Lala bums around Paraguay for a while, hanging out at Ailin’s old house with her girlfriend’s estranged father – an out of work TV star who hasn’t seen his daughter in close to ten years. When she finds out about the prison sentence, the film immediately shifts gears. There are guns, corrupt cops, and even a rescue mission in the cards, as Lala fully transforms from dreamy rich girl to woman on a mission – complete with a badass hair-chopping sequence and a hard-boiled change in attitude.
Running throughout the film – and giving meaning to the title – is a legend that Ainlin recites to Lala, about a “fish child” who lives in the water near her childhood home.
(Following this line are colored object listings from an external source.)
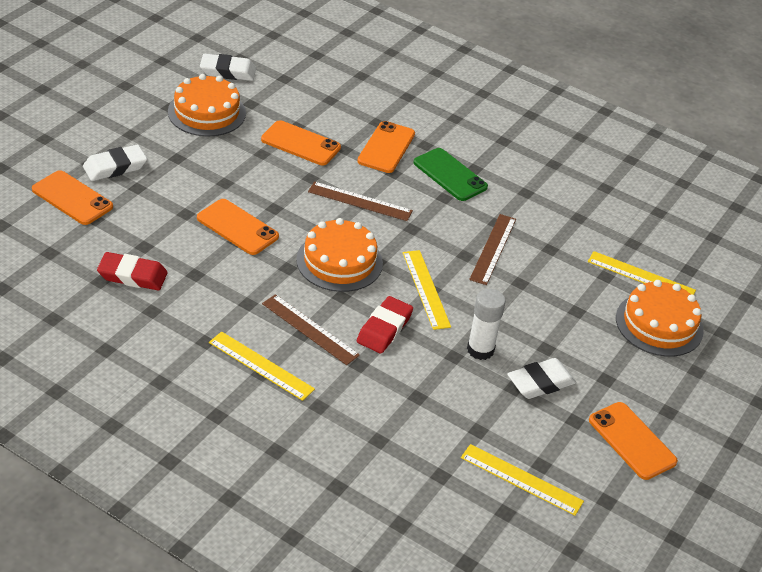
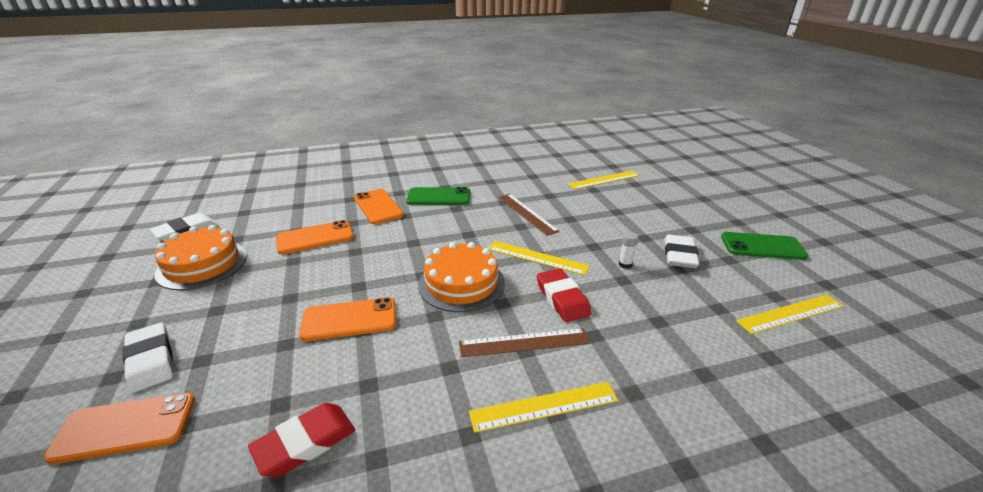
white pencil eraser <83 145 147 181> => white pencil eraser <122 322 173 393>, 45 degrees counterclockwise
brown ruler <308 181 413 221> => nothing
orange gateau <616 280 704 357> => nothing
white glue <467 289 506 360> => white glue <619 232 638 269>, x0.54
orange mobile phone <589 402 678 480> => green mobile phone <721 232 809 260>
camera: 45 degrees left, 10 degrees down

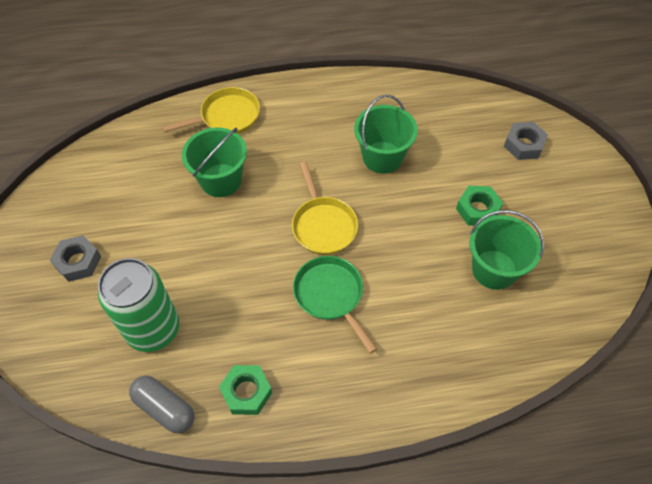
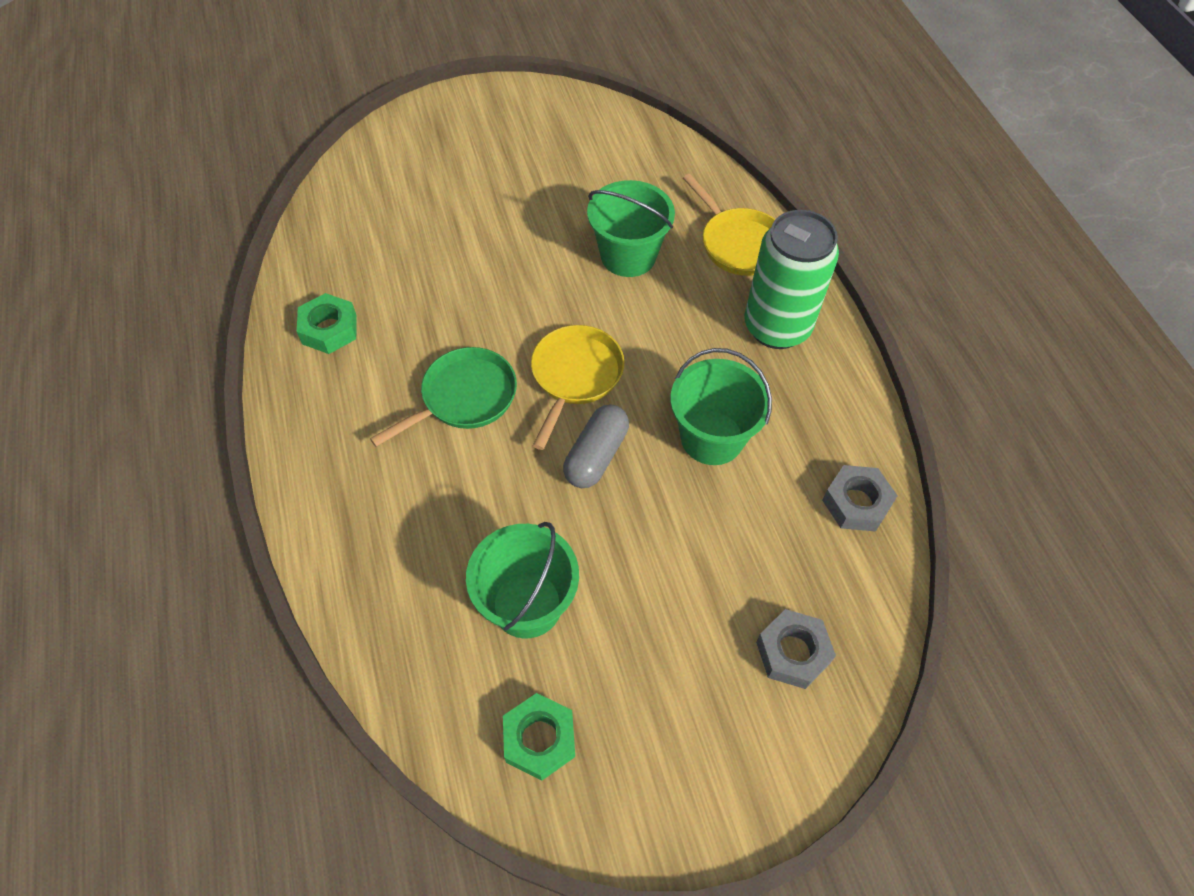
bright yellow pan <292 162 358 255> => bright yellow pan <531 325 625 450>, 135 degrees clockwise
green hex nut <456 186 503 226> => green hex nut <503 693 575 781>, shifted
grey hex nut <50 235 101 282> => grey hex nut <822 465 898 532>, shifted
green soda can <98 258 180 352> => green soda can <744 210 839 349>, shifted
grey pill <129 376 195 433> => grey pill <563 405 629 488>, shifted
camera: 80 degrees right, 0 degrees up

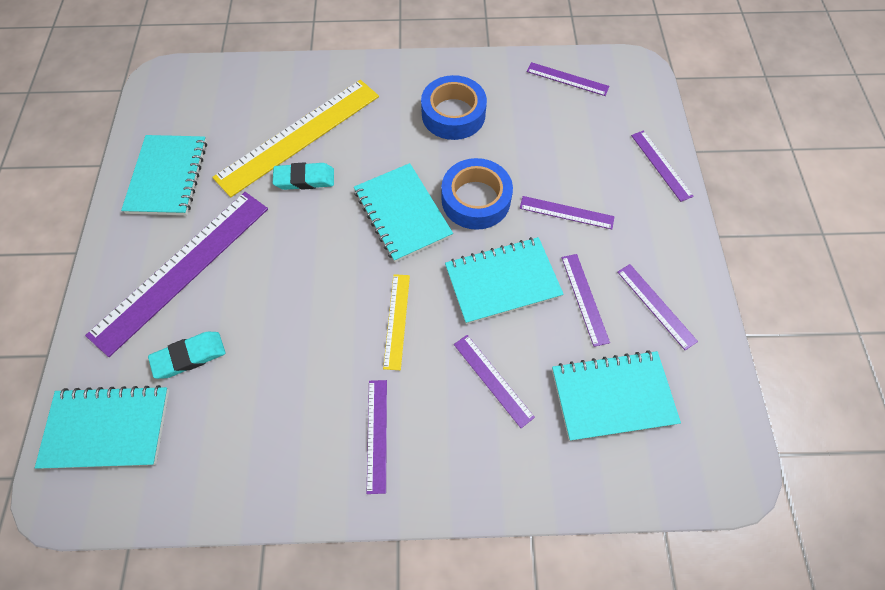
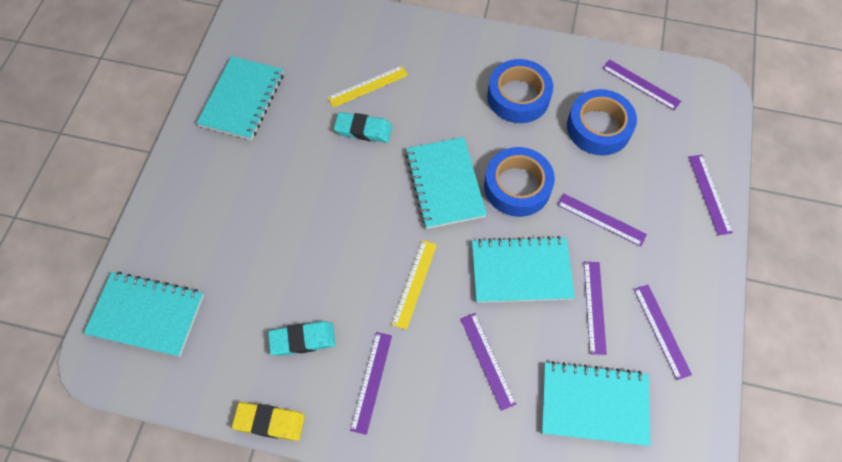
bright yellow ruler <212 80 379 197> => bright yellow ruler <328 66 408 108>, x0.47
royal purple ruler <85 192 268 357> => nothing
turquoise pencil eraser <148 332 225 379> => turquoise pencil eraser <268 321 336 356>, shifted
nothing => cobalt roll of tape <567 89 637 155>
nothing => bright yellow pencil eraser <232 402 305 441>
camera: 15 degrees right, 0 degrees up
At first, the tale is mysterious and evocative, prompting even a trippy underwater dream sequence for Lala’s down-and-out in Paraguay segment, but the true meaning of the story – and the absolutely crushing secret it hides – is far, far darker than we’re first led to believe.
The actresses carry the piece beautifully. Vitale gives Ailin – a young woman who’s suffered a lifetime of abuse – such vivaciousness that it’s impossible not to fall for her. Efron’s Lala is naïve at first, but her transformation into a brave, audacious badass is a wonder to behold, and her love for Ailin is almost palpable.
The chemistry between the leads is fantastic – despite all their difficulties, it’s easy to buy them as a couple. Whether they’re making out in Lala’s bedroom planning their runaway, reminiscing in the bath, or hitting the dance floor, the early scenes are youthful and fun, while later ones pack a heavy emotional punch.